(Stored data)
○ ○ ○ ○
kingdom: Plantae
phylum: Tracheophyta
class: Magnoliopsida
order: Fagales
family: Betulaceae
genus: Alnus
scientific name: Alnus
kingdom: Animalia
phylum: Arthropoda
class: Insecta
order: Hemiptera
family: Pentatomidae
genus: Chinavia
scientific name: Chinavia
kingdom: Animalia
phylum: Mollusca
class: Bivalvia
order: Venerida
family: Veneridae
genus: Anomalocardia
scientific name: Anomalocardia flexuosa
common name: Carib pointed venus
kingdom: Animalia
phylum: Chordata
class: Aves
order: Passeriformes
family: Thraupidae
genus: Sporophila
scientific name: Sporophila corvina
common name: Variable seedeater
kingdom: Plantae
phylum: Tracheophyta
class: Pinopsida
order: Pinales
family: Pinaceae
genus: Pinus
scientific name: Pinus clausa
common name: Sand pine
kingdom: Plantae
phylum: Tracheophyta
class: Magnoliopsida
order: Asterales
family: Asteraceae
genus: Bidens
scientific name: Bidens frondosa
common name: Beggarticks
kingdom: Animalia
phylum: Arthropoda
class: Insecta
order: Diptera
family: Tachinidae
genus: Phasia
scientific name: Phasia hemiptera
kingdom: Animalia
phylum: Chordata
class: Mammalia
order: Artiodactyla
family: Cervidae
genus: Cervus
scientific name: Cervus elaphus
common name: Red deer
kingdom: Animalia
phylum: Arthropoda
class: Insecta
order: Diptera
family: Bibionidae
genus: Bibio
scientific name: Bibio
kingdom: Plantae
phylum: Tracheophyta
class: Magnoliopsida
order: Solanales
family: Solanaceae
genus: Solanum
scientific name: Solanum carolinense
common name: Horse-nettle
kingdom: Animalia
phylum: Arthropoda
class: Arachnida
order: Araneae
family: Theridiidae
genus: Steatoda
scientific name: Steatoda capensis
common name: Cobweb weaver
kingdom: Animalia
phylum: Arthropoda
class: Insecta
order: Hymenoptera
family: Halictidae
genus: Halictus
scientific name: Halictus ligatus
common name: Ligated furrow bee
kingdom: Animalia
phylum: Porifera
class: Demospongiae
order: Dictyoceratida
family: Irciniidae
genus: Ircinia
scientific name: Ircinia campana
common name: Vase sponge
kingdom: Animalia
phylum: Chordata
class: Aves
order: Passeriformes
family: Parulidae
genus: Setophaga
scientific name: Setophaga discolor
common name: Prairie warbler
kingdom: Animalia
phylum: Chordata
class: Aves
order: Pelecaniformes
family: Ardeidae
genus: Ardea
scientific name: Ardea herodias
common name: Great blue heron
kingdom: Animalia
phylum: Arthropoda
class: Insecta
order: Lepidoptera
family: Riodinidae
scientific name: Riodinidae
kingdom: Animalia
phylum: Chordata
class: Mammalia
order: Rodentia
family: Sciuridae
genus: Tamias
○ ○ ○ ○
Requirement: Reproduce every line of the records verbatim, with no changes.

Exercise output:
kingdom: Plantae
phylum: Tracheophyta
class: Magnoliopsida
order: Fagales
family: Betulaceae
genus: Alnus
scientific name: Alnus
kingdom: Animalia
phylum: Arthropoda
class: Insecta
order: Hemiptera
family: Pentatomidae
genus: Chinavia
scientific name: Chinavia
kingdom: Animalia
phylum: Mollusca
class: Bivalvia
order: Venerida
family: Veneridae
genus: Anomalocardia
scientific name: Anomalocardia flexuosa
common name: Carib pointed venus
kingdom: Animalia
phylum: Chordata
class: Aves
order: Passeriformes
family: Thraupidae
genus: Sporophila
scientific name: Sporophila corvina
common name: Variable seedeater
kingdom: Plantae
phylum: Tracheophyta
class: Pinopsida
order: Pinales
family: Pinaceae
genus: Pinus
scientific name: Pinus clausa
common name: Sand pine
kingdom: Plantae
phylum: Tracheophyta
class: Magnoliopsida
order: Asterales
family: Asteraceae
genus: Bidens
scientific name: Bidens frondosa
common name: Beggarticks
kingdom: Animalia
phylum: Arthropoda
class: Insecta
order: Diptera
family: Tachinidae
genus: Phasia
scientific name: Phasia hemiptera
kingdom: Animalia
phylum: Chordata
class: Mammalia
order: Artiodactyla
family: Cervidae
genus: Cervus
scientific name: Cervus elaphus
common name: Red deer
kingdom: Animalia
phylum: Arthropoda
class: Insecta
order: Diptera
family: Bibionidae
genus: Bibio
scientific name: Bibio
kingdom: Plantae
phylum: Tracheophyta
class: Magnoliopsida
order: Solanales
family: Solanaceae
genus: Solanum
scientific name: Solanum carolinense
common name: Horse-nettle
kingdom: Animalia
phylum: Arthropoda
class: Arachnida
order: Araneae
family: Theridiidae
genus: Steatoda
scientific name: Steatoda capensis
common name: Cobweb weaver
kingdom: Animalia
phylum: Arthropoda
class: Insecta
order: Hymenoptera
family: Halictidae
genus: Halictus
scientific name: Halictus ligatus
common name: Ligated furrow bee
kingdom: Animalia
phylum: Porifera
class: Demospongiae
order: Dictyoceratida
family: Irciniidae
genus: Ircinia
scientific name: Ircinia campana
common name: Vase sponge
kingdom: Animalia
phylum: Chordata
class: Aves
order: Passeriformes
family: Parulidae
genus: Setophaga
scientific name: Setophaga discolor
common name: Prairie warbler
kingdom: Animalia
phylum: Chordata
class: Aves
order: Pelecaniformes
family: Ardeidae
genus: Ardea
scientific name: Ardea herodias
common name: Great blue heron
kingdom: Animalia
phylum: Arthropoda
class: Insecta
order: Lepidoptera
family: Riodinidae
scientific name: Riodinidae
kingdom: Animalia
phylum: Chordata
class: Mammalia
order: Rodentia
family: Sciuridae
genus: Tamias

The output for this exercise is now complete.